Louis Arthur Grimes School of Law (LAGL) History
Named after the late Chief Justice of the Supreme Court, Louis Arthur Grimes, the School came into existence by an Act of Legislature in 1951.
The Law School, which opened in 1954, is the nation’s only Law School and the University’s first graduate school. Dedicated to the improvement of the quality of both the legal profession and of the administration of justice, the School offers a three-year full-time program and a five-year part-time program, all leading to a Bachelor of Laws (LL.B.) Degree. Currently, only the full time program is in operation.
In recent years the Law School has become one of the leading institutions of legal education in West Africa. A highly qualified faculty of Liberian instructors as well as the finest library in the nation is at the disposal of law students, the faculty, and the local Bench and Bar, as well as the public.
By an Act of Legislature published October 17, 1972, which abolished the apprenticeship system in Liberia, any candidate applying for admission to the Bar for the practice of law as an attorney must be a graduate of the Louis Arthur Grimes School of Law or any other Law School recognized by the University of Liberia and the Liberian National Bar Association (“LNBA”). This Act prohibits graduates of the apprenticeship system, of correspondence schools and schools that are not recognized by the LNBA from being admitted to the Bar.
The primary purpose of the School is to prepare men and women to meet the needs of their society in the many fields of law. These needs call for not only knowledge of technical skills in the development of the law and in the administration of justice but also a continuation of general liberal education as well as for responsible moral and ethical leadership. Technical training, education and research are amongst the central aims of this institution. The School seeks to make students conscious of the current need for reforms in the law and its systems and to make them capable of rendering honest and effective service to their clients and to their country. Thus, the Law School, since its founding, has unceasingly stressed the significance of these larger dimensions of the lawyer’s role and has uncompromisingly urged the students to view legal issues from the perspective of their broadest social, political and intellectual ramifications.

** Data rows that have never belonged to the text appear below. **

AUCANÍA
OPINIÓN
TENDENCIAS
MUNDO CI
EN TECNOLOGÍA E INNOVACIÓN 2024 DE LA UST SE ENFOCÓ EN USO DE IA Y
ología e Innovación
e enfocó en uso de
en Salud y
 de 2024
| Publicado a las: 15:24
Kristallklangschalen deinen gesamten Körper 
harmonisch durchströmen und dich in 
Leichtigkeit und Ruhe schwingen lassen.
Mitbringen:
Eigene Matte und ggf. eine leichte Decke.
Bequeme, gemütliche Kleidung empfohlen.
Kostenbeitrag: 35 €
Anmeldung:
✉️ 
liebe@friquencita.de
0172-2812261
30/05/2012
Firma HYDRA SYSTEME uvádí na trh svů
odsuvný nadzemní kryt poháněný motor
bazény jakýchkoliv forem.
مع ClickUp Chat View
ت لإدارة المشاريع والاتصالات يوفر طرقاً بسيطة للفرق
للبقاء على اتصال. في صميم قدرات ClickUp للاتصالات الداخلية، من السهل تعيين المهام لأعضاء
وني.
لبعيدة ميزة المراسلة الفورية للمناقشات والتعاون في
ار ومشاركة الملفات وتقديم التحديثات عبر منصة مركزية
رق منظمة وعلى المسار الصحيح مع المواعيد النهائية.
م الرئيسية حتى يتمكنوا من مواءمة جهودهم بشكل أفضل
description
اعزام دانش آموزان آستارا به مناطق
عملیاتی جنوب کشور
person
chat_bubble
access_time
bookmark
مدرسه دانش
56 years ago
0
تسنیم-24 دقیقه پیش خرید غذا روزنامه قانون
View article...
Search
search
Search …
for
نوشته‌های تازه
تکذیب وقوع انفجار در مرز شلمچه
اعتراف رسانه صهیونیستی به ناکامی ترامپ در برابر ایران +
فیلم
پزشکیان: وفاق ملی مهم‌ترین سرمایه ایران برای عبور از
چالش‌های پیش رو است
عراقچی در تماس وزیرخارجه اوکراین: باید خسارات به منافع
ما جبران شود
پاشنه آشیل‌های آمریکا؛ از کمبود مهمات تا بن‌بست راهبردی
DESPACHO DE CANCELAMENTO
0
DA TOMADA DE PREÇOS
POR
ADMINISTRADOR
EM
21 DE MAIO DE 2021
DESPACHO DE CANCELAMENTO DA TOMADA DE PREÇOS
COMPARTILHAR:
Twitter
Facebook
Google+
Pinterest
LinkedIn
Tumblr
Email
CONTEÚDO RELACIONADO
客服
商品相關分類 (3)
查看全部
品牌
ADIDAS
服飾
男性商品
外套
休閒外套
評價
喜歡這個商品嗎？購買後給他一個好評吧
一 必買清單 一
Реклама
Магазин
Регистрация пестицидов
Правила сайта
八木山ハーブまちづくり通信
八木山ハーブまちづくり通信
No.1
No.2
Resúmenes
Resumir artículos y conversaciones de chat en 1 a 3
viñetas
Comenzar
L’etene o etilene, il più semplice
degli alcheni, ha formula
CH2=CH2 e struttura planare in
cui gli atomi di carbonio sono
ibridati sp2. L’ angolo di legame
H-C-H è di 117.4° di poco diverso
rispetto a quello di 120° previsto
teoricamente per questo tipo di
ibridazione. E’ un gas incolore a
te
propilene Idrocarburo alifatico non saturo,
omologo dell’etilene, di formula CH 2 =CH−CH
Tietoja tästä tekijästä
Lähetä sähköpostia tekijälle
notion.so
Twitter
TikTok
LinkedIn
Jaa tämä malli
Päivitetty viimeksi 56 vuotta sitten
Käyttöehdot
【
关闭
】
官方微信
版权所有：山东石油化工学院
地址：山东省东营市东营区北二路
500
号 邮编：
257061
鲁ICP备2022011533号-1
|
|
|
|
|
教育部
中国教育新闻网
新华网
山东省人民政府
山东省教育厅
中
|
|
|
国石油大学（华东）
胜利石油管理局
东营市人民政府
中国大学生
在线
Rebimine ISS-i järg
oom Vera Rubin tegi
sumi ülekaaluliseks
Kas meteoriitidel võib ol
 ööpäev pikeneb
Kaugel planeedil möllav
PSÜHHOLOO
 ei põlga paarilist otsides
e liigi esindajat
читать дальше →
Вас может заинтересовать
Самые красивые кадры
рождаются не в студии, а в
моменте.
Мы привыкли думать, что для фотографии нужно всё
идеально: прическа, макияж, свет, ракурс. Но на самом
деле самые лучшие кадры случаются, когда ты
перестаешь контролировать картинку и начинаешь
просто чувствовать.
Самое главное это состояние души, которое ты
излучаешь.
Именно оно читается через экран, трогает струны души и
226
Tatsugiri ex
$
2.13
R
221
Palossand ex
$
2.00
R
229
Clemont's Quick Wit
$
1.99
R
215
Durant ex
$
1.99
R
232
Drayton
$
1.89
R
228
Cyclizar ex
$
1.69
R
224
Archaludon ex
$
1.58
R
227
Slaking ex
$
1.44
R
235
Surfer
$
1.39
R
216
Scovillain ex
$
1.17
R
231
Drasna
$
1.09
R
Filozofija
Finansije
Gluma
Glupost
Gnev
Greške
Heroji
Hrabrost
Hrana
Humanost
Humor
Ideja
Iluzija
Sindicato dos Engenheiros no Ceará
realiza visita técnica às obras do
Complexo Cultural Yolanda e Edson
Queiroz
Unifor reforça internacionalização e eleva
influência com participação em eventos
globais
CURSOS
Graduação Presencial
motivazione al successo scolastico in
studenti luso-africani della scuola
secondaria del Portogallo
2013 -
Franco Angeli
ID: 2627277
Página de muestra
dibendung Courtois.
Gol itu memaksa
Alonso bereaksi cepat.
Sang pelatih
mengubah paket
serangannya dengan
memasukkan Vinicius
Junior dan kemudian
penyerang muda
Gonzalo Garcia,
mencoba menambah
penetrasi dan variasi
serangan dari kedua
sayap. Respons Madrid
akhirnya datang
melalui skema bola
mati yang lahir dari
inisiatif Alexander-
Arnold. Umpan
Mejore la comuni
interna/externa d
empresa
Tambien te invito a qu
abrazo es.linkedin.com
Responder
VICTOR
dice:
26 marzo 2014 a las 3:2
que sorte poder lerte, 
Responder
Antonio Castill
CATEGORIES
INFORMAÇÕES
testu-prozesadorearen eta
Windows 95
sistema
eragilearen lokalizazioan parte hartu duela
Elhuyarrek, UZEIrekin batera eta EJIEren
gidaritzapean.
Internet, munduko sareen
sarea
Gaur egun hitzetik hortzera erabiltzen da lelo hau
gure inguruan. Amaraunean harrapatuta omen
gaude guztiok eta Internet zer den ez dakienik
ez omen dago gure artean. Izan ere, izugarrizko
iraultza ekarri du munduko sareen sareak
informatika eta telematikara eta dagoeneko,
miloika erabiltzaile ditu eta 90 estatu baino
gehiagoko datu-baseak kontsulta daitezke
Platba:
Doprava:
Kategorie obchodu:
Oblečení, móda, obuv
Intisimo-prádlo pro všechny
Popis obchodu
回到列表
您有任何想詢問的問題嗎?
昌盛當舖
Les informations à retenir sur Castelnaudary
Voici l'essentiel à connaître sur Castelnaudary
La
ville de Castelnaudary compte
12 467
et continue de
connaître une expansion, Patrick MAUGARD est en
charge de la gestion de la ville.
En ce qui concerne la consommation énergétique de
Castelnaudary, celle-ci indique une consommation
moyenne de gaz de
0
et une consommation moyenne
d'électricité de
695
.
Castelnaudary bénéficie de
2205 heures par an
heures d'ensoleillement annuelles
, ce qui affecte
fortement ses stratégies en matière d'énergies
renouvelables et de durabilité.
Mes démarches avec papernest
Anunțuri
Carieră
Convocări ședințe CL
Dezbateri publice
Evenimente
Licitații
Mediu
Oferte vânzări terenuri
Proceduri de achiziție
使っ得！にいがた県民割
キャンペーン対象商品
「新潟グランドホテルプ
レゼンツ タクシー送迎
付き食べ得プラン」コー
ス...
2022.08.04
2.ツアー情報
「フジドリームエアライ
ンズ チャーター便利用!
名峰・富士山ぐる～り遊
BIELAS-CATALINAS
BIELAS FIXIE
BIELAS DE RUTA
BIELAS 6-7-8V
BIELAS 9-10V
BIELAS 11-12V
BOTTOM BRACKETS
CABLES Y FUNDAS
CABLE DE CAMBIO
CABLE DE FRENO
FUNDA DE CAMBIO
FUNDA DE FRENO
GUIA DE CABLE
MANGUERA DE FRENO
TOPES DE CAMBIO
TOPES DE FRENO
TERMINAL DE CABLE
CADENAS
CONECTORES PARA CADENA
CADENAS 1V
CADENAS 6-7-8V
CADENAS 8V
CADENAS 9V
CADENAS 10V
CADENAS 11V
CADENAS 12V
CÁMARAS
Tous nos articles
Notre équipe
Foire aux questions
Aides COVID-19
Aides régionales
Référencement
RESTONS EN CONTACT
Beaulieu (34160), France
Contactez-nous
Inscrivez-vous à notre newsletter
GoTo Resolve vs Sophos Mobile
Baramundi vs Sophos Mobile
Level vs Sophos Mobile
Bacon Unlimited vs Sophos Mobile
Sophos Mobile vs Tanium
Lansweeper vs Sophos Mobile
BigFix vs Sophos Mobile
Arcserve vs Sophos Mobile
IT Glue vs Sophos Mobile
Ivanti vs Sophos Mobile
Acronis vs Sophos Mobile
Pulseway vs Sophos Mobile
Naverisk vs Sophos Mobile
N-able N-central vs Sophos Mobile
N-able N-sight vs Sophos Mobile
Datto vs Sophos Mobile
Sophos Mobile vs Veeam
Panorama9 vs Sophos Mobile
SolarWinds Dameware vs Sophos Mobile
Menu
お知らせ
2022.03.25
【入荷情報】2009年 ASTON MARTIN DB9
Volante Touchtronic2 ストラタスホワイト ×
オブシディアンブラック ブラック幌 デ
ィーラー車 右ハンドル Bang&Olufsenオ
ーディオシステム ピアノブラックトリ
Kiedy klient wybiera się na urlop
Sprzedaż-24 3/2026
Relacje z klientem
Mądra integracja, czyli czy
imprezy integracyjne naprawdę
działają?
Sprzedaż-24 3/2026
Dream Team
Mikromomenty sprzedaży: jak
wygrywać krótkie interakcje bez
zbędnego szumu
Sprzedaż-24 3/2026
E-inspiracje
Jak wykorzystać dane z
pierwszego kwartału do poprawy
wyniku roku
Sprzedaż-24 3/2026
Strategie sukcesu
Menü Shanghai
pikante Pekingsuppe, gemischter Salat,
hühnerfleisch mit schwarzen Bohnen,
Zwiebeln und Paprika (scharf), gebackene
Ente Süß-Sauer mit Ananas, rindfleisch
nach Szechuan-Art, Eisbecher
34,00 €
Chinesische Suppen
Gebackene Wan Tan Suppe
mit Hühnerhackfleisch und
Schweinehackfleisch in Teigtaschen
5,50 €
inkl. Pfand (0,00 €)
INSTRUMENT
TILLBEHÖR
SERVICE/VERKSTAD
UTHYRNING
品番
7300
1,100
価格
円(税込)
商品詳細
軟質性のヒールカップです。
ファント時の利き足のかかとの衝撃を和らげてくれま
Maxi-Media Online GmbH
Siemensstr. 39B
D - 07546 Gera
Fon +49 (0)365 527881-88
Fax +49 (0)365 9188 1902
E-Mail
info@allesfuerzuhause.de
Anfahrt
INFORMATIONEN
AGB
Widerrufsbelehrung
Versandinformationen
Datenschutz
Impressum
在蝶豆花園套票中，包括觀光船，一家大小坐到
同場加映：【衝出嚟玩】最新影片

The Curriculum of the Louis Arthur Grimes School of Law is designed to prepare students for the practice of law in Liberia and other common law jurisdictions, and for legal or executive positions in business, industry, government and other areas of service. It is also designed to acquaint students with important legal issues facing Liberia, Africa, and the world. The School’s academic program also includes research projects in various areas of Liberian Law, participation in all International Law Moot Court Competitions, The All-African Human Rights Moot Court Competition and the publication of the Liberian Law Journal. The Editorial Board of the Liberian Law Journal is comprised entirely of student and supervised by a Faculty Advisor. In addition, the School holds periodic seminars for the training of Stipendiary and Associate Magistrates and Justices of the Peace in collaboration with the Supreme Court of Liberia.
The Law School has an array of full and part-time Liberian professors and non-Liberian adjunct professors, all of whom have extensive educational and practical experience. Currently, there are more than twenty (20) professors. With a current student population of 270, the School proudly boasts of a ratio of fifteen (15) students to one (1) professor.